[Keras] Failed to restore model when using separate encoders

JaCoderX commented 4 years ago

@Kismuz,

I have recently tried to play around with using separate encoders (following suggestions from #35)

I took a working encoder and modified 'external' according to the suggestions. The model run with no errors.

But after I stop training I will get the following error when trying to continue training

NOTICE: Worker_0: no saved model parameters found in: INFO:tensorflow:Restoring parameters from ../current_train_checkpoint/model_parameters-1425998 W tensorflow/core/framework/op_kernel.cc:1273] OP_REQUIRES failed at save_restore_v2_ops.cc:184 : Not found: Key PPO/global/encoded_external_1/conv1d_1/bias/Adam not found in checkpoint NOTICE: Worker_0: failed to restore model parameters from: ../current_train_checkpoint [NOTICE: Worker_0: training from scratch...

At first I checked the graph on tensorboard to see if 'conv1d_1' is under 'encoded_external_1' but it wasn't. So I used OrderedDict to fix the correlation issue. but unfortunately it didn't solve the fail-to-restore problem

    external = [
        ('1', spaces.Box(low=-10, high=10, shape=(128, 1, num_features), dtype=np.float32), ),
        ('2', spaces.Box(low=-10, high=10, shape=(128, 1, num_features), dtype=np.float32), ),
        ('3', spaces.Box(low=-10, high=10, shape=(128, 1, num_features), dtype=np.float32), ),
    ]
    external = OrderedDict(external)

    params = dict(
        state_shape={
            'external': DictSpace(external),

any suggestions on how to address this issue?

Kismuz commented 4 years ago

@JacobHanouna, message says it failed to found gradient op for encoder but it is quite hard to judge without explicit inspection and comparison of graph ops before and after restore.

JaCoderX commented 4 years ago

@Kismuz, I think I found what is causing this issue (more or less) I was working on a new design for the encoder and I used Keras to implement it along side the existing network. It worked with no issues when I worked on a single encoder network, but when I switched to separate encoders network I get the reported problem.

So, Technically this isn't a BTGym problem but Keras is really easy and fun to work with and except for this issue I find that it integrate quite good with BTGym.

Is there a way to fix it easily? would upgrading to tensorflow 2.0 solve the issue?

--- Records provided ---
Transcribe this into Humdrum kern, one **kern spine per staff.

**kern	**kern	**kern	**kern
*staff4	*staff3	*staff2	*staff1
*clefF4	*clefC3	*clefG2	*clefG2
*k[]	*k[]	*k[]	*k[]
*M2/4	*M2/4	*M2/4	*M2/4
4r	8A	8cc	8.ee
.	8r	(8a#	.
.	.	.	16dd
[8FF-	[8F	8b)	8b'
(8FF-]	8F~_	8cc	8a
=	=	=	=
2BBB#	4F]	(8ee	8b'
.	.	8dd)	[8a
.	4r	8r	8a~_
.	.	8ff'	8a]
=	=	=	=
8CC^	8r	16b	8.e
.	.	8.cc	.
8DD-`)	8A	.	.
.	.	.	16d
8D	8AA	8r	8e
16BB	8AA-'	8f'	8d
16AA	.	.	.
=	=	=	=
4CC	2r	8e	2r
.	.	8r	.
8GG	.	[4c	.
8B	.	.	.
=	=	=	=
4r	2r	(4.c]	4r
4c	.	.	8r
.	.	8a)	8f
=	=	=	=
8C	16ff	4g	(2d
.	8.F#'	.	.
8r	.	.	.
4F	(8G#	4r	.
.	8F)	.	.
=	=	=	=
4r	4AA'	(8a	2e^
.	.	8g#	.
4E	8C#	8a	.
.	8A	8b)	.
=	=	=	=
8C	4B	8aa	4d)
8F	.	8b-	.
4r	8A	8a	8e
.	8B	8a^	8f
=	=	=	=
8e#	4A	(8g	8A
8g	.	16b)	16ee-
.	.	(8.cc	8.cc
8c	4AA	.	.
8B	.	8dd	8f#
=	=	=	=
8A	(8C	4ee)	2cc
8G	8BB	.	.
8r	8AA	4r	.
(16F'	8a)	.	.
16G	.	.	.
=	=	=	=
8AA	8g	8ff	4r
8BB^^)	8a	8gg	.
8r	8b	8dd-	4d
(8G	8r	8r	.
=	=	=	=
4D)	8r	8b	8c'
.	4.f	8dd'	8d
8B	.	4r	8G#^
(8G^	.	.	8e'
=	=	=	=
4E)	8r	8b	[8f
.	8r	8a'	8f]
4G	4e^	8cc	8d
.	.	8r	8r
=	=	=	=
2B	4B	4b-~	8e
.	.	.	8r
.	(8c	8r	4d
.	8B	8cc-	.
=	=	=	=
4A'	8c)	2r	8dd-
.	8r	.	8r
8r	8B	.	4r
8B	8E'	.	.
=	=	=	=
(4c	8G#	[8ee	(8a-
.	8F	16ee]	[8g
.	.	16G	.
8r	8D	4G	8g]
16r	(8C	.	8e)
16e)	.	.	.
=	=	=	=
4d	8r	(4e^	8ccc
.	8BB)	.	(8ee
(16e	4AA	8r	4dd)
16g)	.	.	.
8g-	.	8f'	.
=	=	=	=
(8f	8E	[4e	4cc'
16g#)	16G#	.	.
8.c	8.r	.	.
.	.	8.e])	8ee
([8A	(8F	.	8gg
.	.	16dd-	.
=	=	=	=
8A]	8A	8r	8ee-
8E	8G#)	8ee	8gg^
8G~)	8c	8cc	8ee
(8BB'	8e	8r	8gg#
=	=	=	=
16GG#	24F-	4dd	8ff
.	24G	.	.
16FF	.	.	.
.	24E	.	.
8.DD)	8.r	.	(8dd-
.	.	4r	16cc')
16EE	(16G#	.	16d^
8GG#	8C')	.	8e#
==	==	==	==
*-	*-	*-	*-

--- Required actions ---
(a) Reproduce the portion of the Keras issue thread between "any suggestions on" and "and after restore.", inclusive, word for word.
(b) Name every distinct user handle that appears in the Keras issue thread, counting both comment authors and those addressed with an @ sign.

--- Task solutions ---
(a)
any suggestions on how to address this issue?

Kismuz commented 4 years ago

@JacobHanouna, message says it failed to found gradient op for encoder but it is quite hard to judge without explicit inspection and comparison of graph ops before and after restore.

(b)
JaCoderX
Kismuz
JacobHanouna